▸ Aim of the task
Please write out the data that follows, word for word.

▸ Raw data
☆ ☆ ☆
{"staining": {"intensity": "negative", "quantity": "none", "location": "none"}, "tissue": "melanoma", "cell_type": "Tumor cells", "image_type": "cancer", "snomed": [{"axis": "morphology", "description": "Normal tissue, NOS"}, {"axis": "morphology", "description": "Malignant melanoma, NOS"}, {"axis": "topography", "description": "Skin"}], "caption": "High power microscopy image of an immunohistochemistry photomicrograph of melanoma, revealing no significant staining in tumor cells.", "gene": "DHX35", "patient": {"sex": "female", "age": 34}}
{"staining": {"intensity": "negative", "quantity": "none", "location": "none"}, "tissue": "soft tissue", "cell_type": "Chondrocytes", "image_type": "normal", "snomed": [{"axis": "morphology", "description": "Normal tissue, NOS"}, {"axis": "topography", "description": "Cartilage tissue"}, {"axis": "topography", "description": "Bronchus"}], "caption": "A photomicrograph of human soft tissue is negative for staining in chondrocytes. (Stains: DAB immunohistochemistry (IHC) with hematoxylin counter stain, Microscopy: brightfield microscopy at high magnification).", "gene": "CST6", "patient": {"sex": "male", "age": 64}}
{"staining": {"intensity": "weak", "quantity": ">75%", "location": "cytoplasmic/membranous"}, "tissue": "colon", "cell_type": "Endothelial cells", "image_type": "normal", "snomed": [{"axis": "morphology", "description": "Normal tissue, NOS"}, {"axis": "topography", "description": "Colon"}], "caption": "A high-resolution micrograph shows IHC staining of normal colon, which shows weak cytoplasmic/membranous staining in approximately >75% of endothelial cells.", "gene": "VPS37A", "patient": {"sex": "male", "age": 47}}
☆ ☆ ☆
▸ Answer to this task
{"staining": {"intensity": "negative", "quantity": "none", "location": "none"}, "tissue": "melanoma", "cell_type": "Tumor cells", "image_type": "cancer", "snomed": [{"axis": "morphology", "description": "Normal tissue, NOS"}, {"axis": "morphology", "description": "Malignant melanoma, NOS"}, {"axis": "topography", "description": "Skin"}], "caption": "High power microscopy image of an immunohistochemistry photomicrograph of melanoma, revealing no significant staining in tumor cells.", "gene": "DHX35", "patient": {"sex": "female", "age": 34}}
{"staining": {"intensity": "negative", "quantity": "none", "location": "none"}, "tissue": "soft tissue", "cell_type": "Chondrocytes", "image_type": "normal", "snomed": [{"axis": "morphology", "description": "Normal tissue, NOS"}, {"axis": "topography", "description": "Cartilage tissue"}, {"axis": "topography", "description": "Bronchus"}], "caption": "A photomicrograph of human soft tissue is negative for staining in chondrocytes. (Stains: DAB immunohistochemistry (IHC) with hematoxylin counter stain, Microscopy: brightfield microscopy at high magnification).", "gene": "CST6", "patient": {"sex": "male", "age": 64}}
{"staining": {"intensity": "weak", "quantity": ">75%", "location": "cytoplasmic/membranous"}, "tissue": "colon", "cell_type": "Endothelial cells", "image_type": "normal", "snomed": [{"axis": "morphology", "description": "Normal tissue, NOS"}, {"axis": "topography", "description": "Colon"}], "caption": "A high-resolution micrograph shows IHC staining of normal colon, which shows weak cytoplasmic/membranous staining in approximately >75% of endothelial cells.", "gene": "VPS37A", "patient": {"sex": "male", "age": 47}}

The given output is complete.